━━ Provided data

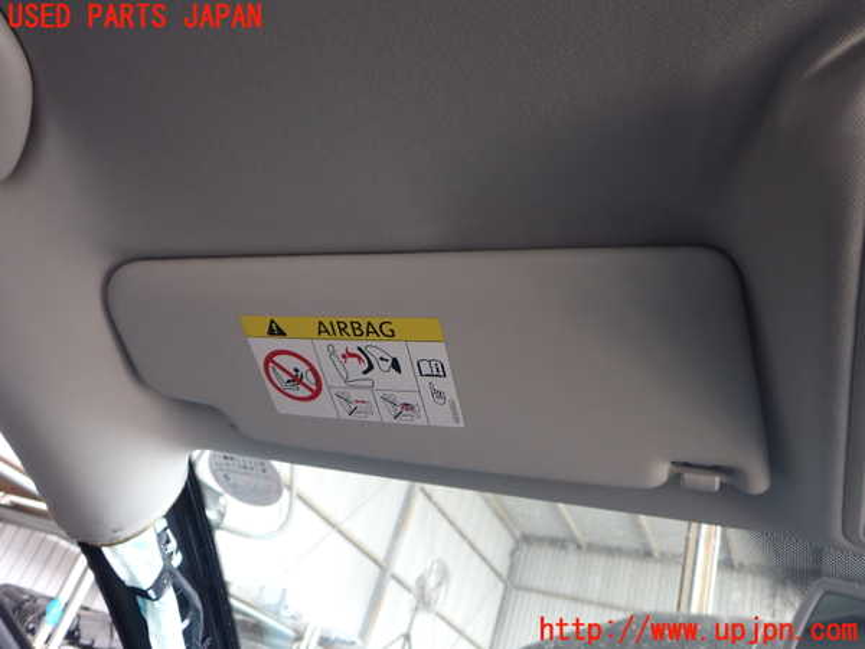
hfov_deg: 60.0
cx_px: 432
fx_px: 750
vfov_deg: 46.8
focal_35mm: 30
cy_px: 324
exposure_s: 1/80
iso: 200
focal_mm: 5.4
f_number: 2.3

━━━━

-- To do --
Return all of the material precisely as written. No picture belongs in it.

-- Result --
hfov_deg: 60.0
cx_px: 432
fx_px: 750
vfov_deg: 46.8
focal_35mm: 30
cy_px: 324
exposure_s: 1/80
iso: 200
focal_mm: 5.4
f_number: 2.3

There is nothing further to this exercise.